Start of Input data

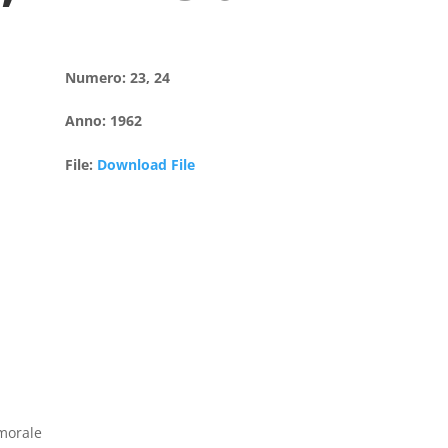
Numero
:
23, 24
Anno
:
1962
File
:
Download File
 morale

End of Input data
Start of Input data

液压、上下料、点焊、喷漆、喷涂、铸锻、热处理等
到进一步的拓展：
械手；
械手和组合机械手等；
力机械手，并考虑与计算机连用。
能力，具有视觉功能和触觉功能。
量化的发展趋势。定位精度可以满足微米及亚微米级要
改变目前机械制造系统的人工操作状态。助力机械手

End of Input data

▸ Your objective
Rewrite only the lines from the one containing "液压、上下料、点焊、喷漆、喷涂、铸锻、热处理等" through the one containing "改变目前机械制造系统的人工操作状态。助力机械手", replacing "视觉功能" with "听觉功能" and leaving everything else unchanged.

▸ Solution to this task
液压、上下料、点焊、喷漆、喷涂、铸锻、热处理等
到进一步的拓展：
械手；
械手和组合机械手等；
力机械手，并考虑与计算机连用。
能力，具有听觉功能和触觉功能。
量化的发展趋势。定位精度可以满足微米及亚微米级要
改变目前机械制造系统的人工操作状态。助力机械手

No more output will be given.